Omelia Terza Domenica di Quaresima

Omelia di S.E. Mons. Andrea Turazzi

Cattedrale di Pennabilli, 8 marzo 2015

In occasione di quella Pasqua, la prima narrata dall’evangelista Giovanni, Gesù compie uno dei gesti più significativi in ordine alla Rivelazione: il segno del Tempio. Gesù si automanifesta come il vero e unico “luogo” dell’incontro con Dio.
«Chi vede me, vede il Padre» (Gv 14,9), dirà Gesù nell’ultima sera con i suoi discepoli.
Al tempio di Gerusalemme confluivano enormi folle di pellegrini per la Pasqua ed era necessario aprire negli atri il mercato di pecore, buoi e colombe per le offerte sacrificali, dal momento che non riuscivano a portarseli dietro dai luoghi di provenienza. Anche Maria e Giuseppe un giorno acquistarono colombe per offrirle al Signore, quando portarono il bambino Gesù al Tempio (cfr. Lc 2, 22-24). Inoltre, i fedeli venivano dalle regioni più lontane ed erano perciò necessari anche i cambiavalute.
Gesù compie nei loro confronti un’azione simbolica e profetica: prende alcune funicelle che servivano per condurre gli animali e violentemente rovescia bancarelle, soldi e ceste. Il mercato del tempio aveva già acceso d’ira il profeta Zaccaria (14,21), ma la motivazione che spinge Gesù è diversa.
Gesù non se la prende tanto con i venditori o con i loro eventuali affari, più o meno leciti. Il suo obiettivo non è tanto quello di “purificare” il tempio come nel racconto dell’episodio che ci hanno riferito i vangeli sinottici. Gesù aggredisce direttamente l’istituzione del tempio come tale e il culto in essa celebrato. Il tempio di Gerusalemme ha finito il suo compito! Ciò è in linea con quanto Gesù dirà alla Samaritana: «Non più su questo monte o a Gerusalemme adorerete… viene un’ora ed è questa, in cui i veri adoratori adoreranno Dio in spirito e verità» (Gv 4,21-24).
Nella nuova comunità di Gesù non ci sarà più il tempio (cfr. Ap 21,22).
Il gesto compiuto da Gesù è dunque un gesto messianico, non semplicemente un richiamo liturgico-morale.

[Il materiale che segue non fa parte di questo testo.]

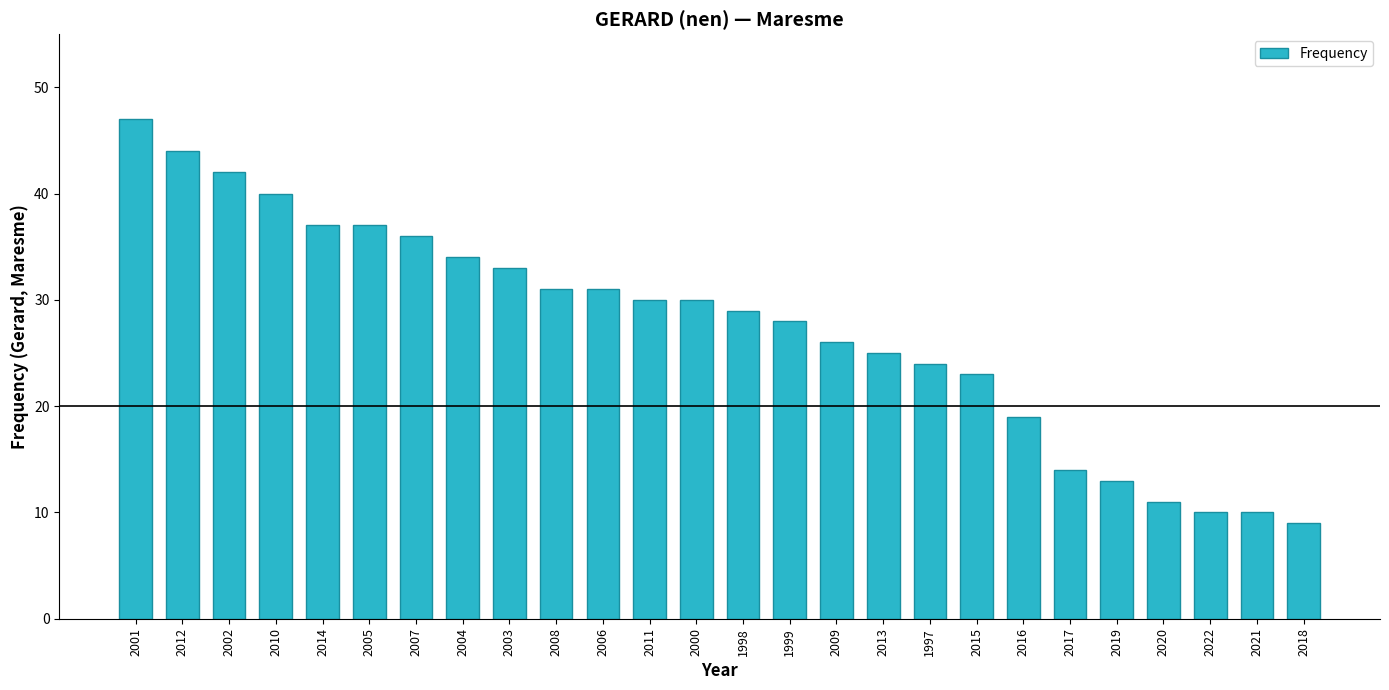

What value does the data have at 2011?

30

Gesù, Verbo incarnato, è il luogo della dimora di Dio fra gli uomini. D’ora in poi chi vuole incontrare Dio deve “passare” attraverso di lui, attraverso la sua umanità. Chi vuole rendere culto a Dio deve onorare il corpo di Cristo. E questo ci riguarda tutti. Ricavo due considerazioni non opposte, ma certamente complementari. La prima riguarda i sacramenti, segni efficaci della grazia di Cristo. «Tutto ciò che fu visibile del nostro Redentore è passato nei segni sacramentali». Gesù Risorto è in mezzo a noi, nella sua Chiesa. È presente ed è vivo! Ci è dato incontrarlo, dunque, nella sua realtà beneficante, nella sua potenza terapeutica, nel suo amore forte e delicato, nel suo corpo, sangue, anima e divinità, ecc.
Teresa d’Avila ha scritto pagine straordinarie sulla necessità di “passare attraverso l’umanità di Gesù” (cfr. Teresa d’Avila, Vita).

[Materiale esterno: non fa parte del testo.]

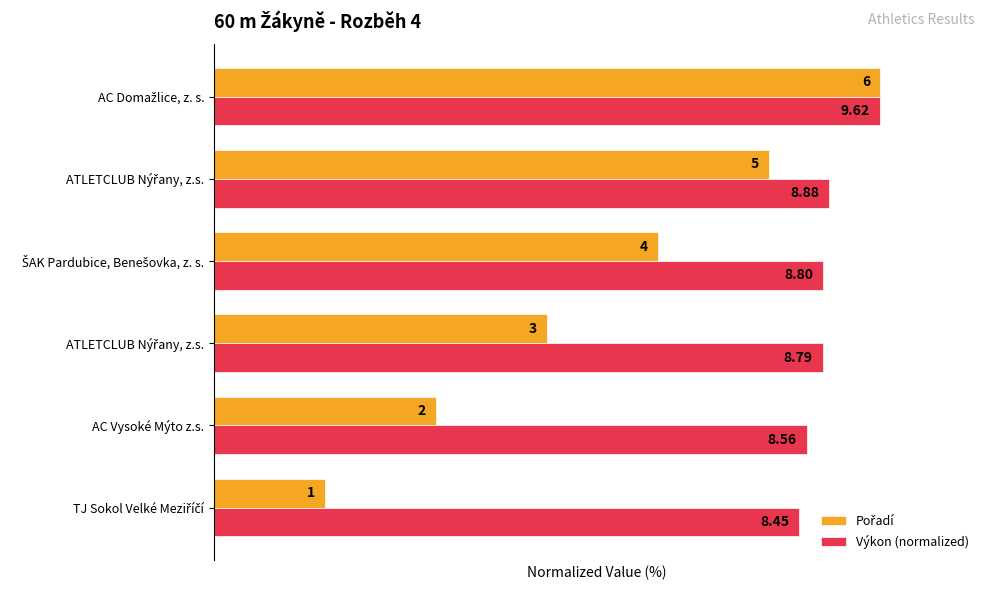

How many bars are there in total?

12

E beato chi non si scandalizza della povertà dei segni che ha indicato e dei ministri a cui li ha affidati (cfr. Mt 11,6; Gv 6,61).

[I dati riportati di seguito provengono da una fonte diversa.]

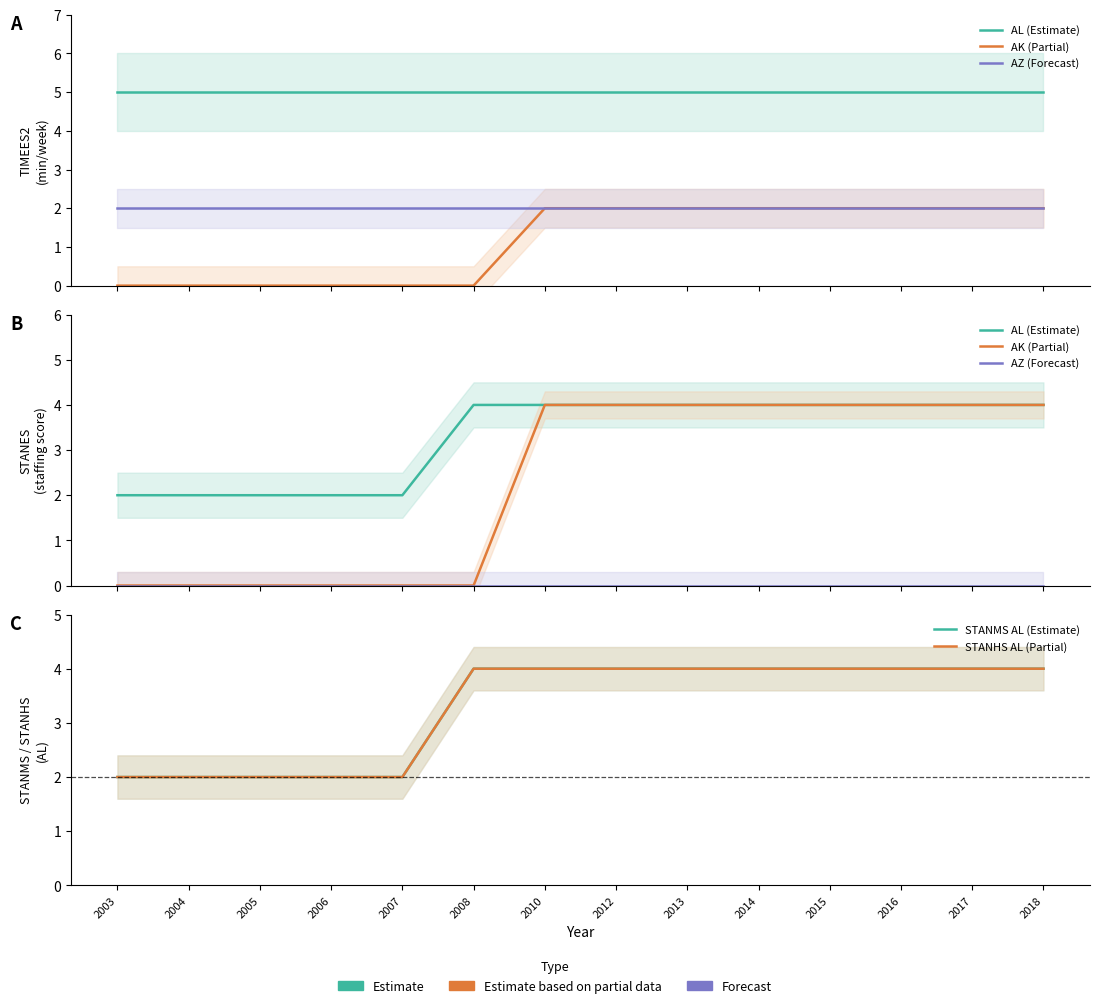

Does the chart have visible grid lines?

No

Ma non sarebbe completa la nostra meditazione senza considerare il corpo di Cristo che è l’organismo vivo della sua Chiesa, il “corpo mistico” e – in qualche modo – l’umanità in tutti i suoi membri, soprattutto i più poveri e i più fragili (cfr. Mt 25,31-46). È la seconda considerazione che attualizza il brano evangelico di questa terza domenica di Quaresima. Non si può ricevere con devozione l’Eucaristia e poi, usciti fuori, lasciarsi andare a critiche astiose e cattive verso gli altri membri della comunità, perché il Pane ci fa tutti un corpo solo in Cristo, una sola famiglia. Non si può dichiararsi cattolici e poi promuovere una campagna contro gli stranieri; anch’essi sono corpo di Cristo. Non è possibile pretendere di agire in nome di Dio e poi uccidere vite innocenti. In altre parole: il culto gradito a Dio non è fatto di cerimonie, ma di atti di amore: «Amore voglio, non sacrifici» (Mt 9,13; cfr. Is 58,6-7).